EXERCISE DETAILS — Each line of the material below with the word "figcaption" is to be reported.

DATASET ENTRIES —
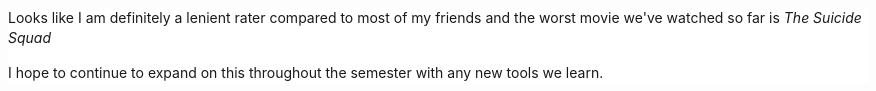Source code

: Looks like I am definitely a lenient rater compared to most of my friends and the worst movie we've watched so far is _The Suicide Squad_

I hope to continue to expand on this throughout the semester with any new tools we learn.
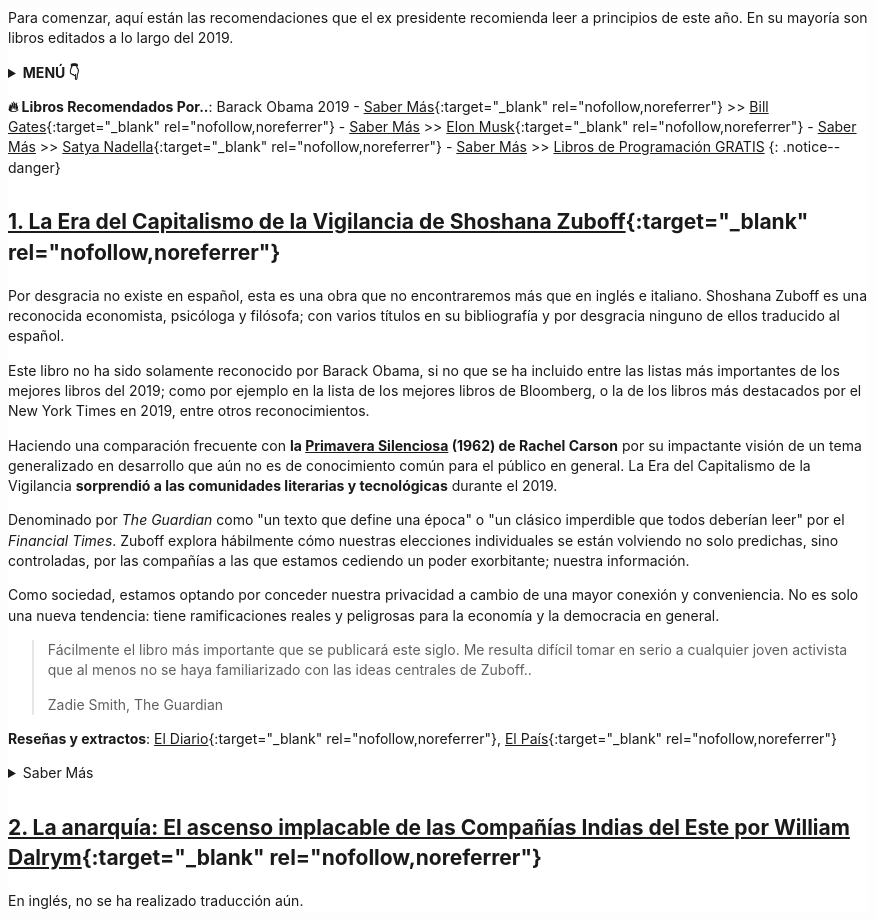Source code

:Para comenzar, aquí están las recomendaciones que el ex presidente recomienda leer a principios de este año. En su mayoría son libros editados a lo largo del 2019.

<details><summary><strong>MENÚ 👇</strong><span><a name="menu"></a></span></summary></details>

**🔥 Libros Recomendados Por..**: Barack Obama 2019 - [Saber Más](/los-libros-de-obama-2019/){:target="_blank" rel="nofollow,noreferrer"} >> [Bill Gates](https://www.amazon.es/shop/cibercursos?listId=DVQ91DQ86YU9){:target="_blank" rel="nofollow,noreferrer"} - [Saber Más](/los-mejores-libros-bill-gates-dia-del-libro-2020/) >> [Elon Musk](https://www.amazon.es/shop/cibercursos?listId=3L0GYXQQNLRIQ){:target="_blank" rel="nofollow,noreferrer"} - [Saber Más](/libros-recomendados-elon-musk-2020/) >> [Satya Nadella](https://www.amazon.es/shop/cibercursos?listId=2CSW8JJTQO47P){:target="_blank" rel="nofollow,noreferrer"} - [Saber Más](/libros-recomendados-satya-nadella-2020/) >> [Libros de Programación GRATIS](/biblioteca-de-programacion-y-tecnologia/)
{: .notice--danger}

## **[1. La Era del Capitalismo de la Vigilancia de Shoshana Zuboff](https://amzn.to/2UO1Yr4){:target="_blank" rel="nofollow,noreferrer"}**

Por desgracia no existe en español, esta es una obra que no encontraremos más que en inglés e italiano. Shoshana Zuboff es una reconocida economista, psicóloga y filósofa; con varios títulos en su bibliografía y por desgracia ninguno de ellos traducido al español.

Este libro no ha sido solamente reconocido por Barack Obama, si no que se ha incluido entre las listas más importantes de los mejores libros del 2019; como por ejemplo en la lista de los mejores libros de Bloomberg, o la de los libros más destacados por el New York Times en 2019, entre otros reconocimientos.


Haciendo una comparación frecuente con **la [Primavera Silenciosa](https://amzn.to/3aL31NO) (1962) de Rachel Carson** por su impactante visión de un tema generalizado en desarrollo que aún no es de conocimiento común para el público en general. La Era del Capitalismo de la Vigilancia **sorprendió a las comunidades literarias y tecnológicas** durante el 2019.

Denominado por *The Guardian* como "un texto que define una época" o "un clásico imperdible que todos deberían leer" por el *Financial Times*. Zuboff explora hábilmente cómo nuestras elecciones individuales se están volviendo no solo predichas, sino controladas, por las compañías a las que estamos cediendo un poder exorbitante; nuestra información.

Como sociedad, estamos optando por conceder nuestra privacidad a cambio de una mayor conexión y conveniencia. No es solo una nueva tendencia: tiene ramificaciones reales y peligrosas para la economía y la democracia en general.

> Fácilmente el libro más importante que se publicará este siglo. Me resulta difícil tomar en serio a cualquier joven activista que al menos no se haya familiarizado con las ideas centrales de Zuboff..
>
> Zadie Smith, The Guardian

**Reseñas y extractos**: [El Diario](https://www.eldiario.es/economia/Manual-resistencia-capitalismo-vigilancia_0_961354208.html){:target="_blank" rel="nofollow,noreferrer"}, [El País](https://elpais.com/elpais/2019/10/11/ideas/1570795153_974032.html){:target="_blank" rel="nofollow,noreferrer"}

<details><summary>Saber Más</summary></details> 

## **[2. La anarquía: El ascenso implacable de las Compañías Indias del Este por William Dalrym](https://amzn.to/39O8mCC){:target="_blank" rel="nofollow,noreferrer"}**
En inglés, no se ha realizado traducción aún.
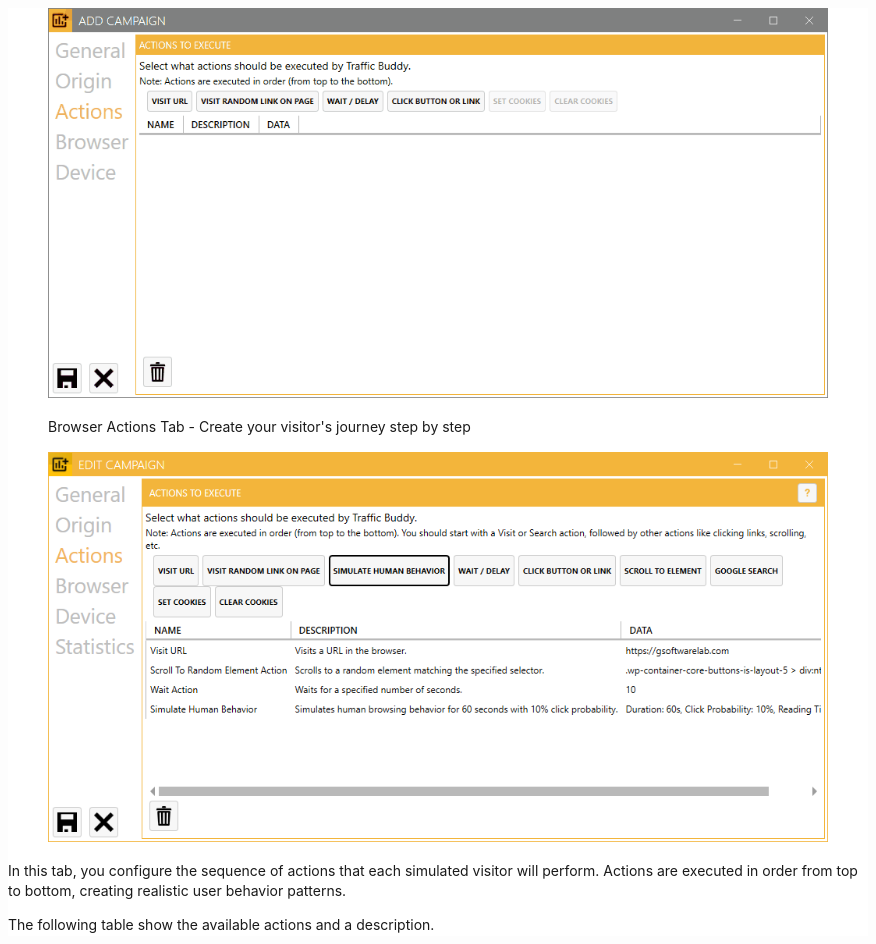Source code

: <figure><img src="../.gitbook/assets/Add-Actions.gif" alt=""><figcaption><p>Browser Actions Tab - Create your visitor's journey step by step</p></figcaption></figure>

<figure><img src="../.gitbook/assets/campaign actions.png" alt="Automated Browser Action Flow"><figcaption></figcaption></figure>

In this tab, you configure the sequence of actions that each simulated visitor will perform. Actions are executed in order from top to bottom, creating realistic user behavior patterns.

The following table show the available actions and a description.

RESPONSE AREA —
: <figure><img src="../.gitbook/assets/Add-Actions.gif" alt=""><figcaption><p>Browser Actions Tab - Create your visitor's journey step by step</p></figcaption></figure>
<figure><img src="../.gitbook/assets/campaign actions.png" alt="Automated Browser Action Flow"><figcaption></figcaption></figure>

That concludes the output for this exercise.